What you are asked to do – Extract each line of the records below that contains the string "Chaha".

Segment Start: Data

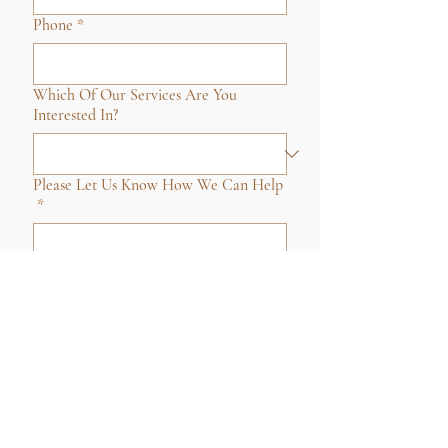
Phone
*
Which Of Our Services Are You
Interested In?
Please Let Us Know How We Can Help
*
Submit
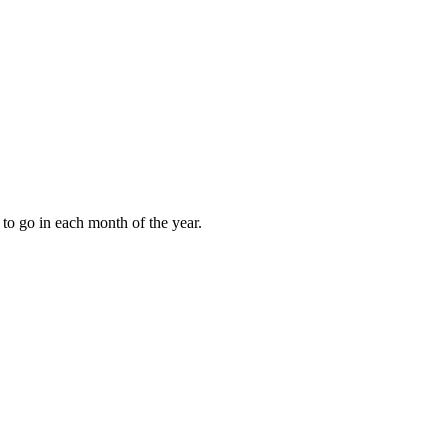
to go in each month of the year.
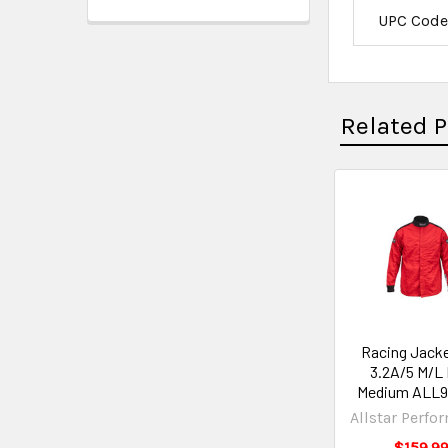
UPC Cod
Related 
Racing Jacke
3.2A/5 M/L
Medium ALL9
Allstar Perfo
$159.9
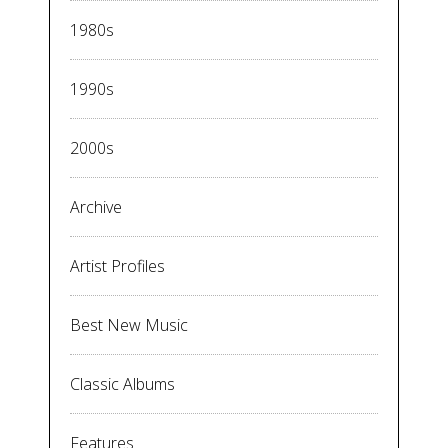
1980s
1990s
2000s
Archive
Artist Profiles
Best New Music
Classic Albums
Features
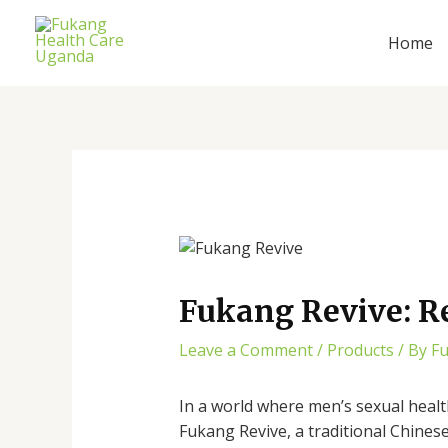
Skip
Post
to
navigation
Home
content
Fukang Revive: R
Leave a Comment
/
Products
/ By
F
In a world where men’s sexual healt
Fukang Revive, a traditional Chines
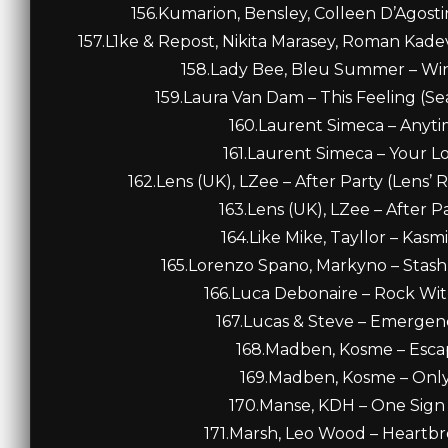
156.Kumarion, Bensley, Colleen D’Agostin
157.L1ke & Repost, Nikita Marasey, Roman Kadev
158.Lady Bee, Bleu Summer – Win
159.Laura Van Dam – This Feeling (S
160.Laurent Simeca – Anytim
161.Laurent Simeca – Your Lo
162.Lens (UK), LZee – After Party (Lens’
163.Lens (UK), LZee – After Pa
164.Like Mike, Tayllor – Kasm
165.Lorenzo Spano, Markyno – Stas
166.Luca Debonaire – Rock With
167.Lucas & Steve – Emergenc
168.Madben, Kosme – Escape
169.Madben, Kosme – Only 
170.Manse, KDH – One Sign 
171.Marsh, Leo Wood – Heartbr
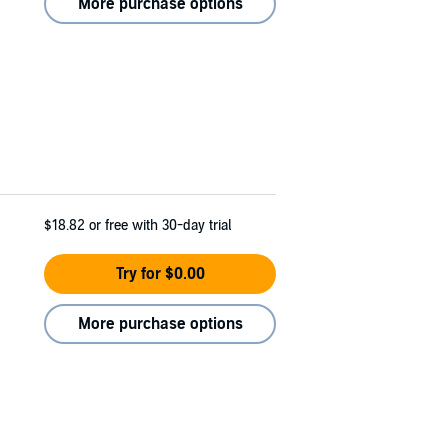
More purchase options
$18.82
or free with 30-day trial
Try for $0.00
More purchase options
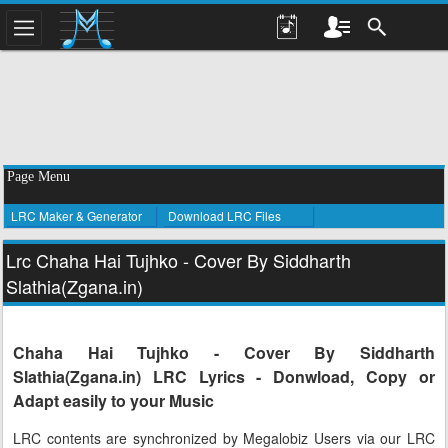
Page Menu
LRC Maker & Generator
Download LRC Files
Lrc Chaha Hai Tujhko - Cover By Siddharth
Slathia(Zgana.in)
Chaha Hai Tujhko - Cover By Siddharth
Slathia(Zgana.in) LRC Lyrics - Donwload, Copy or
Adapt easily to your Music
LRC contents are synchronized by Megalobiz Users via our LRC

Segment End: Data

Finished task –
Lrc Chaha Hai Tujhko - Cover By Siddharth
Chaha Hai Tujhko - Cover By Siddharth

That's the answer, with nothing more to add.